QUOTED PASSAGE -
════════

0

I am trying to create a real time video processing app, in which I need to get the RGBA values of all pixels for each frame, and process them using an external library, and show them. I am trying to get the RGBA value for each pixel, but it is too slow the way I am doing it, I was wondering if there is a way to do it faster, using VImage. This is my current code, and the way I get all the pixels, as I get the current frame:

        guard let cgImage = context.makeImage() else {
        return nil
    }
    guard let data = cgImage.dataProvider?.data,
    let bytes = CFDataGetBytePtr(data) else {
    fatalError("Couldn't access image data")
    }
    assert(cgImage.colorSpace?.model == .rgb)
    let bytesPerPixel = cgImage.bitsPerPixel / cgImage.bitsPerComponent
    gp.async {
        for y in 0 ..< cgImage.height {
            for x in 0 ..< cgImage.width {
                let offset = (y * cgImage.bytesPerRow) + (x * bytesPerPixel)
                let components = (r: bytes[offset], g: bytes[offset + 1], b: bytes[offset + 2])
                print("[x:\(x), y:\(y)] \(components)")
            }
            print("---")
        }

    }

This is the version using the VImage, but I there is some memory leak, and I can not access the pixels

        guard
        let format = vImage_CGImageFormat(cgImage: cgImage),
        var buffer = try? vImage_Buffer(cgImage: cgImage,
                                        format: format) else {
            exit(-1)
        }

    let rowStride = buffer.rowBytes / MemoryLayout<Pixel_8>.stride / format.componentCount
    do {
        
        let componentCount = format.componentCount
        var argbSourcePlanarBuffers: [vImage_Buffer] = (0 ..< componentCount).map { _ in
            guard let buffer1 = try? vImage_Buffer(width: Int(buffer.width),
                                                   height: Int(buffer.height),
                                                  bitsPerPixel: format.bitsPerComponent) else {
                                                    fatalError("Error creating source buffers.")

════════

DATA SECTION -
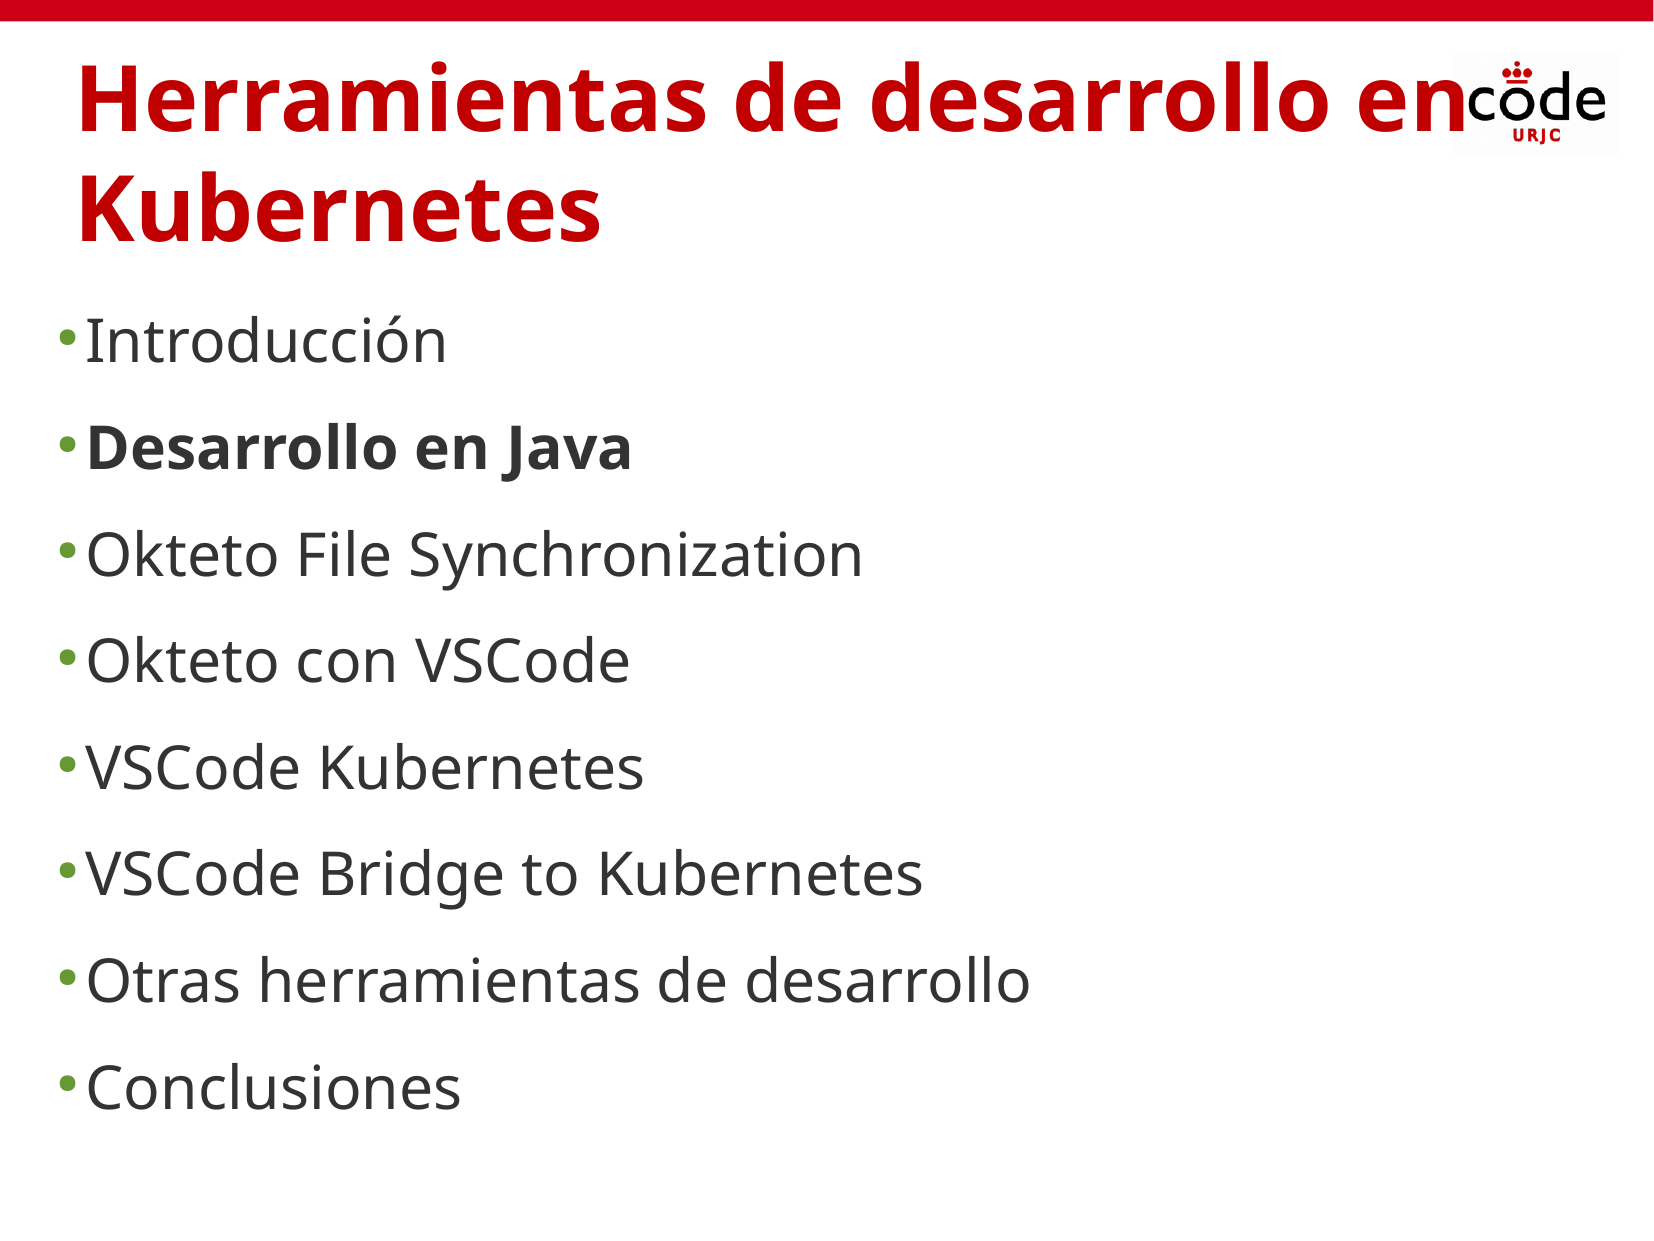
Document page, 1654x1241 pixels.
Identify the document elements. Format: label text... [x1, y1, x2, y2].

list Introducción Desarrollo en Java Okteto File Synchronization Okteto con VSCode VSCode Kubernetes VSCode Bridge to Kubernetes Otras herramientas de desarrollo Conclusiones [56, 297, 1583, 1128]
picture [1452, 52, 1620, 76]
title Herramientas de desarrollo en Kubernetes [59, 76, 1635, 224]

════════

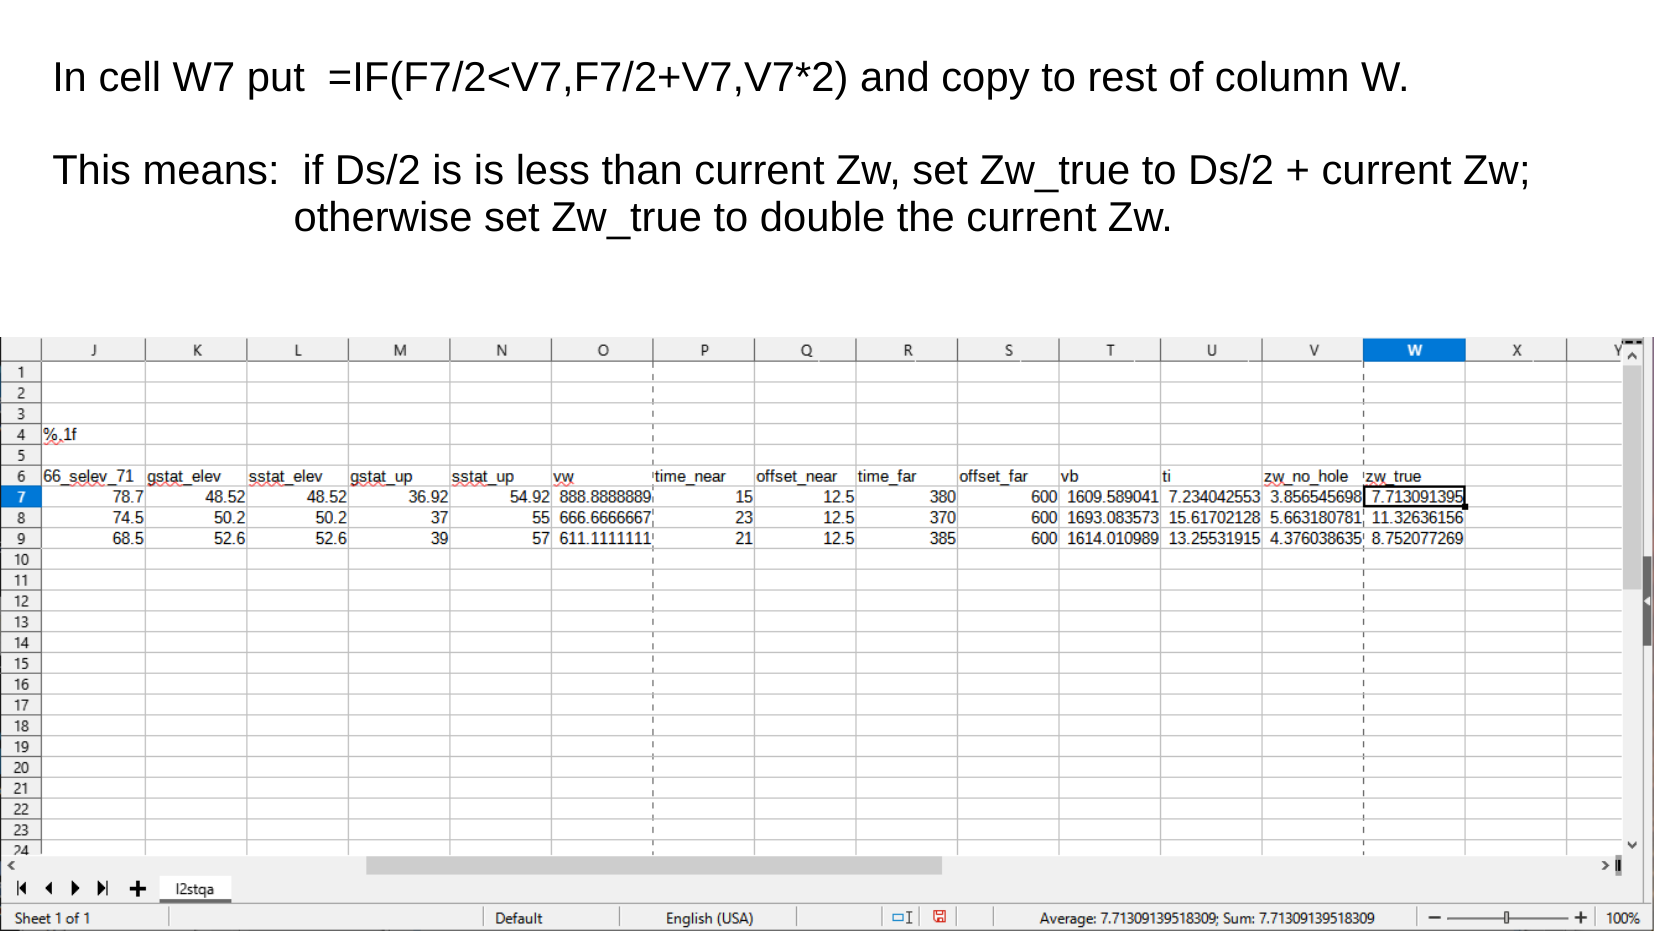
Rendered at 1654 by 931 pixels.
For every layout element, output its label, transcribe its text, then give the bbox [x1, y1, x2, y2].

════════

REQUIREMENT 1 -
Write out, word for word and in full, the forum post about reading the RGBA values of every pixel in a video frame.
REQUIREMENT 2 -
From the entries, return only the part that opens with the line containing "Rendered at 1654 by 931 pixels." and closes with the line containing "For every layout", reproducing those lines without alteration.

FULL RESPONSE 1 -
0

I am trying to create a real time video processing app, in which I need to get the RGBA values of all pixels for each frame, and process them using an external library, and show them. I am trying to get the RGBA value for each pixel, but it is too slow the way I am doing it, I was wondering if there is a way to do it faster, using VImage. This is my current code, and the way I get all the pixels, as I get the current frame:

        guard let cgImage = context.makeImage() else {
        return nil
    }
    guard let data = cgImage.dataProvider?.data,
    let bytes = CFDataGetBytePtr(data) else {
    fatalError("Couldn't access image data")
    }
    assert(cgImage.colorSpace?.model == .rgb)
    let bytesPerPixel = cgImage.bitsPerPixel / cgImage.bitsPerComponent
    gp.async {
        for y in 0 ..< cgImage.height {
            for x in 0 ..< cgImage.width {
                let offset = (y * cgImage.bytesPerRow) + (x * bytesPerPixel)
                let components = (r: bytes[offset], g: bytes[offset + 1], b: bytes[offset + 2])
                print("[x:\(x), y:\(y)] \(components)")
            }
            print("---")
        }

    }

This is the version using the VImage, but I there is some memory leak, and I can not access the pixels

        guard
        let format = vImage_CGImageFormat(cgImage: cgImage),
        var buffer = try? vImage_Buffer(cgImage: cgImage,
                                        format: format) else {
            exit(-1)
        }

    let rowStride = buffer.rowBytes / MemoryLayout<Pixel_8>.stride / format.componentCount
    do {
        
        let componentCount = format.componentCount
        var argbSourcePlanarBuffers: [vImage_Buffer] = (0 ..< componentCount).map { _ in
            guard let buffer1 = try? vImage_Buffer(width: Int(buffer.width),
                                                   height: Int(buffer.height),
                                                  bitsPerPixel: format.bitsPerComponent) else {
                                                    fatalError("Error creating source buffers.")

FULL RESPONSE 2 -
Rendered at 1654 by 931 pixels.
For every layout element, output its label, transcribe its text, then give the bbox [x1, y1, x2, y2].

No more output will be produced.